The courts consider multiple factors that may affect the child's physical, mental, emotional, and developmental well-being. These considerations may include the following:

Child custody matters are never easy, emotionally, or legally. However, it's important that you protect your rights in order to maintain a close, healthy relationship with your child in order to give them the best future possible. If you think you may face or are already facing child custody issues, it's a good idea to get in touch with a skilled attorney who will be well-versed in the state's laws and can explain how they apply to your situation.


Support is an important consideration in any divorce or custody action. Support allows separated parties to maintain homes and to properly care for their children. If you are involved in a divorce or child custody, discussing support with an attorney is important. I work hard to assist my clients in obtaining child and spousal support during a divorce or custody proceeding.
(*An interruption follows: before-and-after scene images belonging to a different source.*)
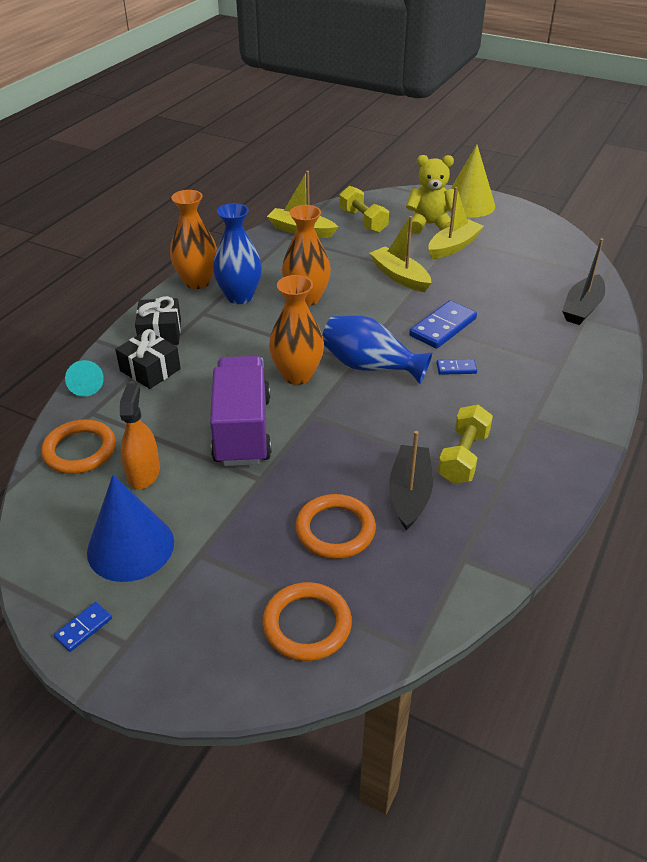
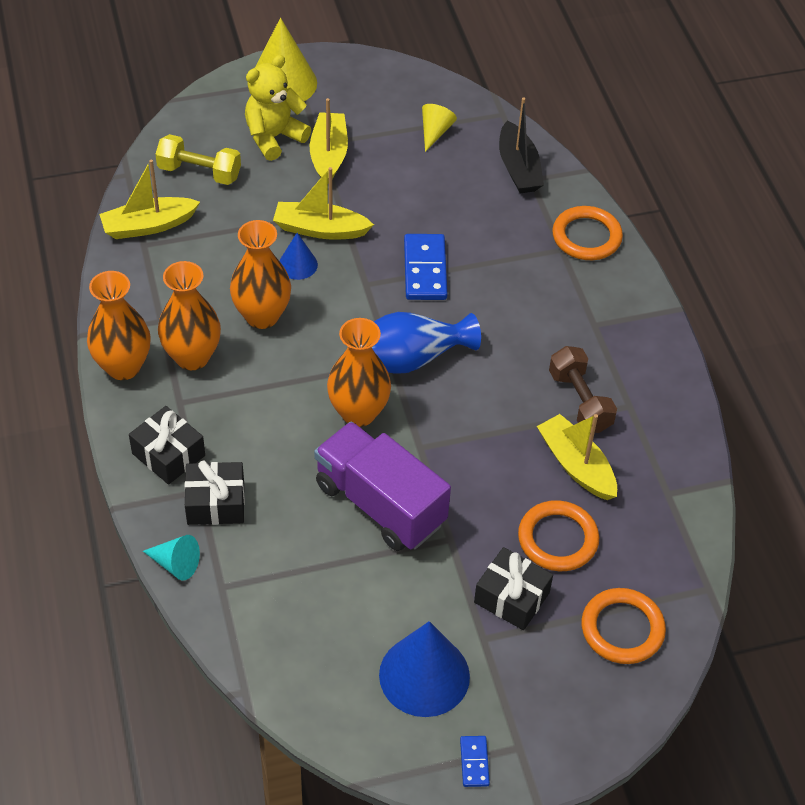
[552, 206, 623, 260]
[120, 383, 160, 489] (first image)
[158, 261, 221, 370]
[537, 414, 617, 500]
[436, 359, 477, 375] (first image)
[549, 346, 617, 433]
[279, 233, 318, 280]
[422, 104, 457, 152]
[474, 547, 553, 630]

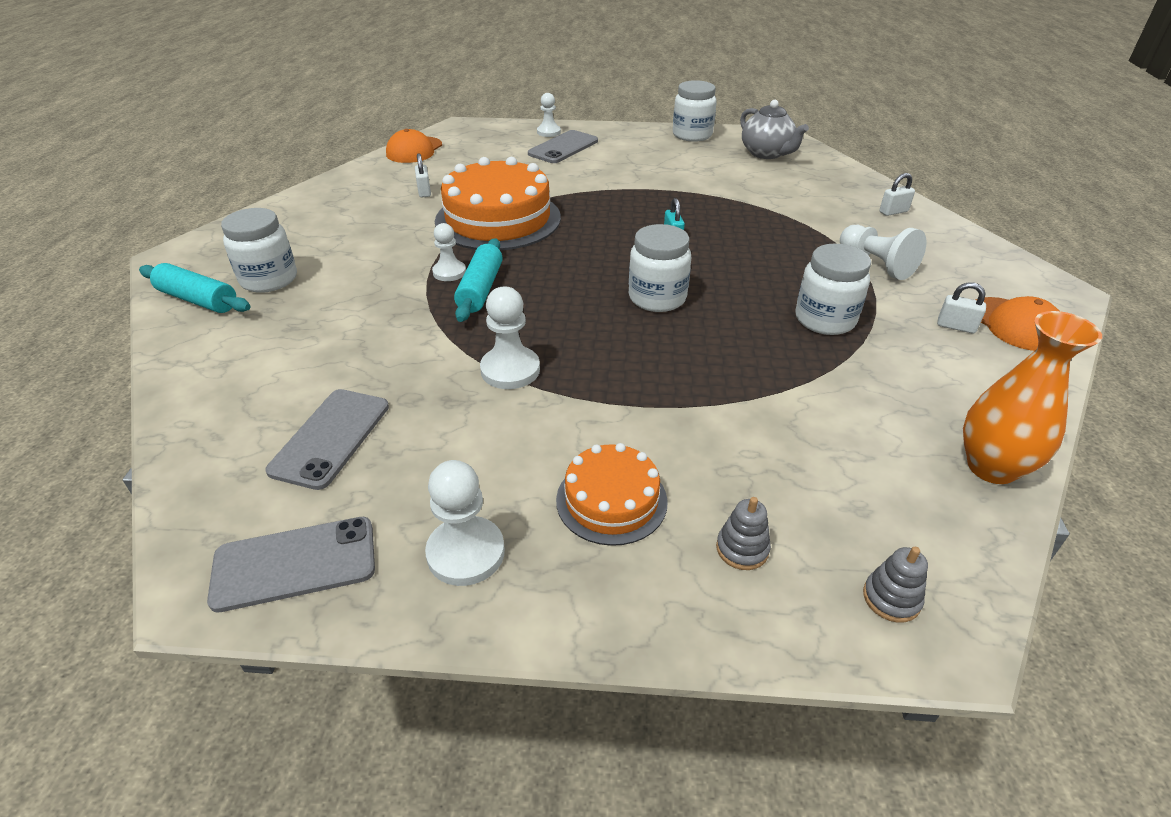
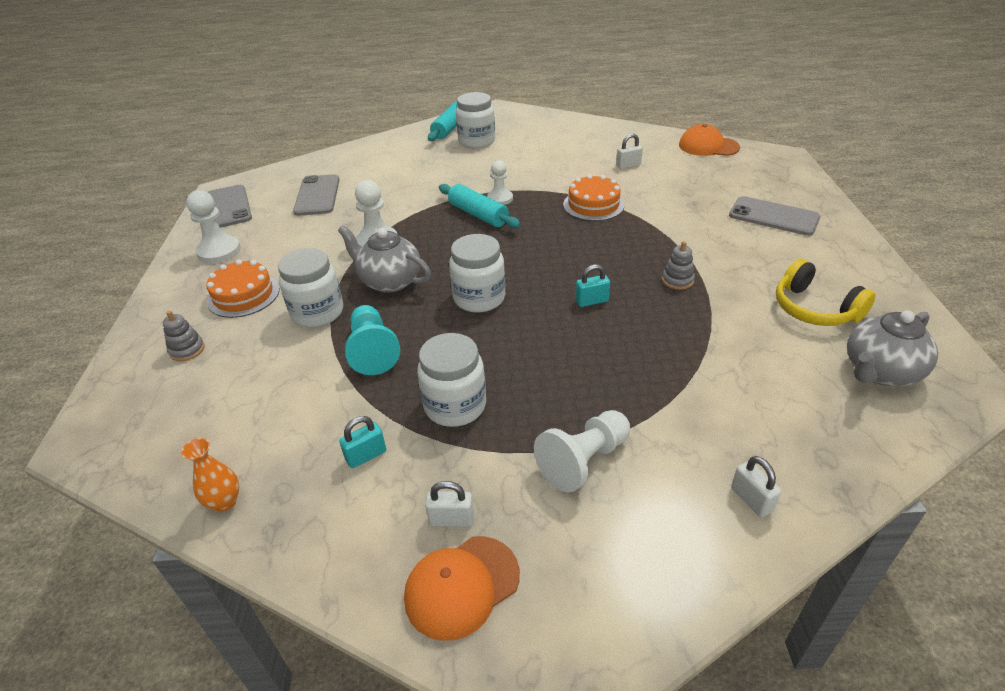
[293, 174, 340, 216]
[563, 174, 624, 221]
[439, 184, 521, 228]
[537, 93, 561, 137] (first image)
[278, 248, 343, 327]
[662, 241, 695, 290]
[425, 481, 474, 527]
[181, 438, 239, 512]
[338, 225, 431, 293]
[339, 416, 386, 468]
[345, 305, 400, 375]
[776, 259, 876, 326]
The term support is usually defined as money given by a person to help provide food, clothing, shelter and other necessities for his or her dependents. The term “dependents” refers to the spouse and/or children whom a person is legally bound to support. Therefore, in Domestic Relations, support refers to two separate financial obligations, child support and spousal support.

Child support is support and medical coverage for dependent children.

Spousal support is support for a dependent spouse if the parties are married but living apart.

Medical coverage and other expenses are other types of support besides money which may be requested during a support action. The plaintiff may request medical coverage for the spouse and children be provided by the defendant. A plaintiff may request the defendant help contribute toward all medical, dental, and prescription expenses not covered by insurance.

The defendant may be required to pay for a share of day care expenses for the children, which allows the plaintiff to work or attend school.